■ **Fragmento para leer**
────────────────────
Ya empiezo a olvidar su cara. ¿No les pasa eso a todos los
profesores? A medida que pasa el tiempo muchas caras se olvidan, los nombres se
entremezclan y solo permanecen las experiencias, las situaciones, las historias
compartidas con ellos. Otro alumno más entre las decenas de ellos a los que
damos clases cada año, entre los cientos de los últimos años. Un repetidor, otro
más, extrañamente callado, extremadamente educado. Ese curso yo era tutor de su
grupo de 2º de ESO. Solo 23 alumnos. Igual alguno de los tontos habituales
considera que con ese número de alumnos el éxito académico debiera estar asegurado.
Es lo que tiene el exasperante cuñadismo que provoca la educación: muchos
pretenden opinar de lo que apenas son capaces de intuir a través de las limitadas
experiencias de sus hijos. Allí, en ese aula, cada día, dando clases, los querría
ver a ellos. Lo cierto es que grupos de alumnos como el que comento, de gestión
emocional y académica tan complicada, ponen también a prueba esa discreta mediocridad del profesorado de la que he hablado en otras ocasiones, llevan al
límite nuestras capacidades y nuestras contradicciones. Grupos de alumnos que
se construyen de una manera equivocada en centros que se convierten en guettos
sociales debido a la segregación lacerante que la educación reglada sufre en
Madrid, con centros educativos de primera, segunda, tercera y cuarta categoría.
Un sistema educativo diseñado, no lo olvidemos, en nombre de la libertad de
elección de unos padres finalmente cómplices de una desesperante situación que
cada año va a peor. "Si necesitas profesores de ciencia ficción,
superhéroes de cómic para dar clases es que el sistema ya ha fracasado". Parafraseo
a un muy buen amigo mío. No puede tener más razón. Eran 23 alumnos, sí. Pero solo
recordar el panorama sociológico y económico en el que se desarrollaban sus
vidas estremece. Y a pesar de que algunos, con su esfuerzo y con su
inteligencia, parezcan ser capaces de sobreponerse a esas circunstancias
personales al final, casi siempre, esas circunstancias condicionarán sus
estudios. Como ya condicionan sus expectativas vitales y su comportamiento
diario en el aula.
────────────────────
■ **Objetivo indicado a**
Muestra cada línea de las filas que contenga la cadena "numericTimeSignature", distinguiendo entre mayúsculas y minúsculas.

■ **Material de trabajo**
────────────────────
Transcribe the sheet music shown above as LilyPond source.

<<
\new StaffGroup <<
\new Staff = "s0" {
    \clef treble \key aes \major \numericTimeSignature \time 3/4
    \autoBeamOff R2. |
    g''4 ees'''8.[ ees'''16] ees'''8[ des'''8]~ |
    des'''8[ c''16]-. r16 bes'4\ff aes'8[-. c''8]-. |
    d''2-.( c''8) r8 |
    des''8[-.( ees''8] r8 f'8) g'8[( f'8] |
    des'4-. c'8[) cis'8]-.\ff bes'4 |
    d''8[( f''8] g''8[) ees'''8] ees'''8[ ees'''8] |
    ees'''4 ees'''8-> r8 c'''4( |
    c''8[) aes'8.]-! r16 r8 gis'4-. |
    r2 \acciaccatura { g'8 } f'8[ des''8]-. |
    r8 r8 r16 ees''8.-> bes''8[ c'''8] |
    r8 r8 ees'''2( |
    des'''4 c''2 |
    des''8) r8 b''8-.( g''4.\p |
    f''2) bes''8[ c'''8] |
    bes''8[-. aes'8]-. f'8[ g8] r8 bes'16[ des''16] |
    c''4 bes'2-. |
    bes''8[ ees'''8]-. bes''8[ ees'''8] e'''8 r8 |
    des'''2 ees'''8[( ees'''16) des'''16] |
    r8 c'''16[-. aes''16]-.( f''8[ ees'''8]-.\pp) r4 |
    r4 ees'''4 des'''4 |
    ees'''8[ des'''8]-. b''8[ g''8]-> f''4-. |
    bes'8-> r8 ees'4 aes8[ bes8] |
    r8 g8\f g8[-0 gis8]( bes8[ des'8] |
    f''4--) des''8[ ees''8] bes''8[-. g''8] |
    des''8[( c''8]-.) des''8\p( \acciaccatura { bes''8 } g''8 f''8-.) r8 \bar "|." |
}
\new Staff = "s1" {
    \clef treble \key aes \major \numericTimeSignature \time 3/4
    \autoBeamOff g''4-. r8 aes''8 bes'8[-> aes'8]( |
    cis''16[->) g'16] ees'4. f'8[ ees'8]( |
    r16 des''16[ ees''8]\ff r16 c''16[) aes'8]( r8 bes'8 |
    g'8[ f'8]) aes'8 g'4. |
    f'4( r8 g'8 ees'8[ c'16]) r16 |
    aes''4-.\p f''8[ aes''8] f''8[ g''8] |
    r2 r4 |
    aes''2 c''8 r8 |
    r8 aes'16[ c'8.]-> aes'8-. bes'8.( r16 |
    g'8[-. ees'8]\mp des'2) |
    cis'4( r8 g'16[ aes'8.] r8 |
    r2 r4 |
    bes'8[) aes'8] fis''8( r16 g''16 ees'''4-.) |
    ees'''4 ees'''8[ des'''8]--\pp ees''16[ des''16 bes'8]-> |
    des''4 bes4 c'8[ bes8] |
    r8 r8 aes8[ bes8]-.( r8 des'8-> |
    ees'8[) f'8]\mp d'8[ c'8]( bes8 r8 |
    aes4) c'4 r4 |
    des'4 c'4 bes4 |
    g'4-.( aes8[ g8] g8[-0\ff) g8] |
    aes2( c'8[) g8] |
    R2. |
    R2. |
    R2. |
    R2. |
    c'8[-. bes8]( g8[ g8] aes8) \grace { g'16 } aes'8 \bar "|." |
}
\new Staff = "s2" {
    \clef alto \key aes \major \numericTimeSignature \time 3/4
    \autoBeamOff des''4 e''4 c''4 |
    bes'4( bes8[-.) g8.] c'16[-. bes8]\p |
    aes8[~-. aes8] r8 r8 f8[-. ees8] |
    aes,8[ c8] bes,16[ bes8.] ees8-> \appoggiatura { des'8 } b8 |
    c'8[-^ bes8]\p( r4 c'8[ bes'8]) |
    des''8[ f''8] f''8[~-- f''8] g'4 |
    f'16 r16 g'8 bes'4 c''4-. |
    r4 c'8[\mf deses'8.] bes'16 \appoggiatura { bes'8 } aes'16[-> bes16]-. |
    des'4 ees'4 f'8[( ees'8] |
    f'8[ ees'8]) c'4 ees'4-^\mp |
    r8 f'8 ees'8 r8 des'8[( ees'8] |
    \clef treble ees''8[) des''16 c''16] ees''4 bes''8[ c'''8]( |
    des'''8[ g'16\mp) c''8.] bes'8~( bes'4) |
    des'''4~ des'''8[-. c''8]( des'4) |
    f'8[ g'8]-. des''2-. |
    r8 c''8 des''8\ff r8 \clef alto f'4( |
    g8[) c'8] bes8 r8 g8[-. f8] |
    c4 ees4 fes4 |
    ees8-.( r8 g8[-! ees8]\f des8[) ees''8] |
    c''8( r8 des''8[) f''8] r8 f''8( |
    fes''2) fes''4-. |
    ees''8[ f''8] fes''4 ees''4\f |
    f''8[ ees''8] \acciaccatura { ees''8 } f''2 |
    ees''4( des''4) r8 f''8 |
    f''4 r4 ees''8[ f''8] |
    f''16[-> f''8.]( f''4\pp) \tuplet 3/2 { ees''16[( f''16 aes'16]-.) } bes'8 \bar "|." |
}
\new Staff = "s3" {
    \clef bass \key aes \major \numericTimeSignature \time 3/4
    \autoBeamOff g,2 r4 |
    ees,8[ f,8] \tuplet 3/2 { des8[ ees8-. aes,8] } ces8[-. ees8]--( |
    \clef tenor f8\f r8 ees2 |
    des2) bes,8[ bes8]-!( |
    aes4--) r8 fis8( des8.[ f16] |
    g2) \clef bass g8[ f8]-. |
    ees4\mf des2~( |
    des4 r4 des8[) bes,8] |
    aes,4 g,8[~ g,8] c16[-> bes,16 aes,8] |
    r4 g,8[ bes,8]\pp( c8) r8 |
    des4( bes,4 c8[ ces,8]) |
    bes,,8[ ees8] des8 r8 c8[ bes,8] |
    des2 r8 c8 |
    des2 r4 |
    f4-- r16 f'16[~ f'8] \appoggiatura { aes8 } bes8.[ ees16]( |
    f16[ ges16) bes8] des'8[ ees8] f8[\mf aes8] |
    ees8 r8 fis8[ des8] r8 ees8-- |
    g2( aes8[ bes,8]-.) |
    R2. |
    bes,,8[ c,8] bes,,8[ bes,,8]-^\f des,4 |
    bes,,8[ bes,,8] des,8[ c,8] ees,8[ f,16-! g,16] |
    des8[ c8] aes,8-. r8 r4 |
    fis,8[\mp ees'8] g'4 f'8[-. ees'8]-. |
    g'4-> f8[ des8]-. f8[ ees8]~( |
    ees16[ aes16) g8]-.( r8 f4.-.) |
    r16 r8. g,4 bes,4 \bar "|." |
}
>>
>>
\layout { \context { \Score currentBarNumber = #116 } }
────────────────────
■ **Objetivo indicado b**
Responde estas preguntas sobre el fragmento:
(i) ¿Cuántos alumnos tenía el grupo de 2º de ESO del que el autor era tutor?
(ii) ¿En qué ciudad sitúa el fragmento la segregación que sufre la educación reglada?
(iii) ¿En nombre de qué se diseñó el sistema educativo, según el fragmento?

■ **Resultado a**
    \clef treble \key aes \major \numericTimeSignature \time 3/4
    \clef treble \key aes \major \numericTimeSignature \time 3/4
    \clef alto \key aes \major \numericTimeSignature \time 3/4
    \clef bass \key aes \major \numericTimeSignature \time 3/4

■ **Resultado b**
(i) 23 alumnos.
(ii) En Madrid.
(iii) En nombre de la libertad de elección de unos padres.